▶ EXCERPT TO READ:
----
These reports illustrate the size and scale of the economics-urban problems being faced by Asian countries. The gulf between an administrative understanding of the rural-urban divide and the consequences of that gulf continuing to exist are brought home by the news feature in the Sydney Morning Herald of Australia. An extract from a news report in The New Nation of Bangladesh states that Dhaka, the capital, “accommodates about 4,500 small and big slums” which house some 5 million people! “A number of factors said to contribute to rural-urban migration. During the famine of 1974, the percentage of rural migrants in urban population rose to 8.9% from 5.2% in 1961. The readymade garment industries in recent years have also been a major reason for rural people to be attracted to slums.” The posting on living conditions in a Dhaka slum and the findings of a major survey conducted describe routine conditions for over 590 million slum dwellers (see table) in South Asia, Africa and East Asia. The comment in The Economist, a (distinctly transatlantic) weekly that is an avowed advocate of the ‘free’ market and of globalisation, is nevertheless useful as it provides a window onto the perspective of the multilateral lending institutions and their clients, that of social policy being required to follow economic goals.

What happens to social sector economics and the provisioning of urban services when the following of those goals – at the cost of community, environment and social equity – becomes the end rather than an option? Two reports, one from China Daily and another from Global Times (also China), describe how much China plans to spend on infrastructure until 2015 despite its planners receiving ample warning signs of the growing income divide in the country. Growing urban populations whether in townships or in slums need to find food staples, and it is that shared need that has led a group of South-East Asian countries (China included) to administer a ‘strategic rice reserve’, as the Japan Times report calls it.

– Rahul Goswami

Life improves for migrant workers

Sydney Morning Herald

(17 May 2010)
----
▶ DIRECTIONS:
1 > Recast the paragraph of the commentary on Asian urban problems that begins "What happens to social sector economics" as a short bulleted list that keeps its main facts.
2 > The commentary on Asian urban problems calls the comment in The Economist useful even though that weekly favors the free market and globalization. In one to three sentences, explain why it says the comment is still useful.
3 > Carry on the commentary on Asian urban problems from the point where it stops, writing the next part of the text.
The items that come after this commentary are separate material and have no connection to it.
----
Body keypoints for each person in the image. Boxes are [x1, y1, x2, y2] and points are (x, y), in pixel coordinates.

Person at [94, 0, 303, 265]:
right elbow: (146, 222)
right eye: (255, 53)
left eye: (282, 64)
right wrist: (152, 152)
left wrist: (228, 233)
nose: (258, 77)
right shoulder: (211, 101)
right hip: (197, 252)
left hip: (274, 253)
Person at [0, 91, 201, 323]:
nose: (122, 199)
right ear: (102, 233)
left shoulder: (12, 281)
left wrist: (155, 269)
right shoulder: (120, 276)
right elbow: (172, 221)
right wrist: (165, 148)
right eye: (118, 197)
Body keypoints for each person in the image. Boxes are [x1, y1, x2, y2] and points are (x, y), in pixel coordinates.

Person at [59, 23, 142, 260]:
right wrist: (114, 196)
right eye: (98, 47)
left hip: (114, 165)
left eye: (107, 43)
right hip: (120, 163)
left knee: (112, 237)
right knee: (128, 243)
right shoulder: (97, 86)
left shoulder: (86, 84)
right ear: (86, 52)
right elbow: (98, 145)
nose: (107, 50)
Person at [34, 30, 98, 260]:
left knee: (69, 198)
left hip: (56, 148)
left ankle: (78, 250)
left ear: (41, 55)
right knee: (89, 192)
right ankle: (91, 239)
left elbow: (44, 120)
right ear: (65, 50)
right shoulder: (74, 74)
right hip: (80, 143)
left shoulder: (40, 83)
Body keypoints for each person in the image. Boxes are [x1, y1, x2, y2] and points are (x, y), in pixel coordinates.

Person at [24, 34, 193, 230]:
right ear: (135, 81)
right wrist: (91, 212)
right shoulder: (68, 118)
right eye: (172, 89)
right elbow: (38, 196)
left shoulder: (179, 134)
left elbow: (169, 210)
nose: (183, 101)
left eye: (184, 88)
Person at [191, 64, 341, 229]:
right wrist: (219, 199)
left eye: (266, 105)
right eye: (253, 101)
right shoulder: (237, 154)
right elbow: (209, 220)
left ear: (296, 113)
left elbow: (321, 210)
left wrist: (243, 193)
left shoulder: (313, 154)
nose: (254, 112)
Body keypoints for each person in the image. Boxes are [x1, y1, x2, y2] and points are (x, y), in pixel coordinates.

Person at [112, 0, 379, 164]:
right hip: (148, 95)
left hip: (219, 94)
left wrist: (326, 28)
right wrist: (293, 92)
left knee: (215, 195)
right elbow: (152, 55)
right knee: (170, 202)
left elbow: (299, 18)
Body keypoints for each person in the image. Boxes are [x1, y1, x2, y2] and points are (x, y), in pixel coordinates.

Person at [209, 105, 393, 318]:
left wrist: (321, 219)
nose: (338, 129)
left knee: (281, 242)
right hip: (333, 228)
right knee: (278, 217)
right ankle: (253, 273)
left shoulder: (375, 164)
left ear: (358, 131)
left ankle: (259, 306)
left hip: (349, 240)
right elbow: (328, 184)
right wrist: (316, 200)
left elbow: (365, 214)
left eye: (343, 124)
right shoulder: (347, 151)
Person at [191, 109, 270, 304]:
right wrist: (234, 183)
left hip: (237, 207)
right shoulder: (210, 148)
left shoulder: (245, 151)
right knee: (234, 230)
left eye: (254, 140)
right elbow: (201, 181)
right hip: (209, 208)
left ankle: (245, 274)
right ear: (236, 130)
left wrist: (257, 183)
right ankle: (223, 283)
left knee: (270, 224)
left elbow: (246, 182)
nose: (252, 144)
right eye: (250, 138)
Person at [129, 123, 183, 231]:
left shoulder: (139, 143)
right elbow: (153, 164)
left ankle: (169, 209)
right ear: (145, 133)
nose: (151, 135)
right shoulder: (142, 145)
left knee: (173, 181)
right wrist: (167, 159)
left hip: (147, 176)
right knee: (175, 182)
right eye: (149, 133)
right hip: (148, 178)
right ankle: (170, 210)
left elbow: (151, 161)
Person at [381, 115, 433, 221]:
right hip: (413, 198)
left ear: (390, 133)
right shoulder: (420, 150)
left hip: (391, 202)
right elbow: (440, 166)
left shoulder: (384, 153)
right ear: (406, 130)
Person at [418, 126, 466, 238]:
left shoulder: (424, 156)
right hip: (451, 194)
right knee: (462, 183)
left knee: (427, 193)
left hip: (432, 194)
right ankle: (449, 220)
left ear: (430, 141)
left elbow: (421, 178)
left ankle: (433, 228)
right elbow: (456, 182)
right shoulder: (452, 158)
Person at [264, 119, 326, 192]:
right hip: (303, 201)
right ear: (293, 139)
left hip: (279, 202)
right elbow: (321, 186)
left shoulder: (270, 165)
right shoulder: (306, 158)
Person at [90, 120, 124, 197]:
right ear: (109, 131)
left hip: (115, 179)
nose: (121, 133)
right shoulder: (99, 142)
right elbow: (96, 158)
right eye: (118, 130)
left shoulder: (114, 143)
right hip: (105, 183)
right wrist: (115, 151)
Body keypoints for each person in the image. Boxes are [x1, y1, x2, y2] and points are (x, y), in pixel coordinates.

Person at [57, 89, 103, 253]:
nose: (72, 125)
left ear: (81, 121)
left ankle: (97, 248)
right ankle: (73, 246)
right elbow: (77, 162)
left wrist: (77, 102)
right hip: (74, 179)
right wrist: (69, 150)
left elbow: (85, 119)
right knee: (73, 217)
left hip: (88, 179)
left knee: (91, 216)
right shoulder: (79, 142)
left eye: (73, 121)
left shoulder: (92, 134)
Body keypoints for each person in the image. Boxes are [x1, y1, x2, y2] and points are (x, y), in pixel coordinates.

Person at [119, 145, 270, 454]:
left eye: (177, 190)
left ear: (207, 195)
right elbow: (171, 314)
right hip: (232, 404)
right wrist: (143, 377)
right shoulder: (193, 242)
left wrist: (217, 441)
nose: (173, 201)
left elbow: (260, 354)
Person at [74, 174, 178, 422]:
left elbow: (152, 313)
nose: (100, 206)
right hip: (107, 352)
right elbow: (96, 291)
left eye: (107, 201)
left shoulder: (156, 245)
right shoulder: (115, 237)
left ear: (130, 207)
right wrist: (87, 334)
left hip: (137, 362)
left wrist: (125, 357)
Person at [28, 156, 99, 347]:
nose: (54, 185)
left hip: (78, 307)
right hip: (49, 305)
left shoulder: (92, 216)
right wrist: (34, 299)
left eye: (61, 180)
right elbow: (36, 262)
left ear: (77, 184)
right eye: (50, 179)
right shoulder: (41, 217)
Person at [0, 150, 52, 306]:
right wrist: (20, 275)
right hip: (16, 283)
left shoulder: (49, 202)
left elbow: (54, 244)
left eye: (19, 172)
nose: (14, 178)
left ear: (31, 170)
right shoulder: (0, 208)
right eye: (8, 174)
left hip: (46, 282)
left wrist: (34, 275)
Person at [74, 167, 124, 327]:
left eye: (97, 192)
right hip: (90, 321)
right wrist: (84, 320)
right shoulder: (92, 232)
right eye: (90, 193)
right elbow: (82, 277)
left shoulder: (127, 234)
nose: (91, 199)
----
▶ ANSWERS GIVEN:
1 >
- It asks what happens to social sector economics and urban services when pursuing economic goals at the cost of community, environment and social equity becomes the end rather than an option.
- Two reports from China, one in China Daily and one in Global Times, describe how much China plans to spend on infrastructure until 2015. China's planners had received ample warning signs of a growing income divide.
- Growing urban populations in townships or slums need food staples. That shared need led a group of South-East Asian countries, China included, to administer a "strategic rice reserve," as the Japan Times report calls it.

2 > The comment is useful because it offers a view of the perspective held by the multilateral lending institutions and their clients. That perspective holds that social policy must follow economic goals.

3 >
China’s once-downtrodden migrant workers may have earned double-digit pay rises last year, as labour shortages began to bite. A new survey of rural households shows migrant wages surged about 15 per cent (after adjusting for consumer price deflation), even as the global financial crisis temporarily flattened export-focused manufacturing.
The results of the survey of 22,000 households by the Ministry of Agriculture’s Research Centre for Rural Economy will soon be published in the Chinese Academy of Social Sciences ‘Green Book’ on Population and Labour. Other data shows migrant workers continue to pour out of the Chinese countryside to urban centres. They are increasingly moving to towns and cities in central and western provinces, rather than the coast, and are demanding better wages and conditions to move.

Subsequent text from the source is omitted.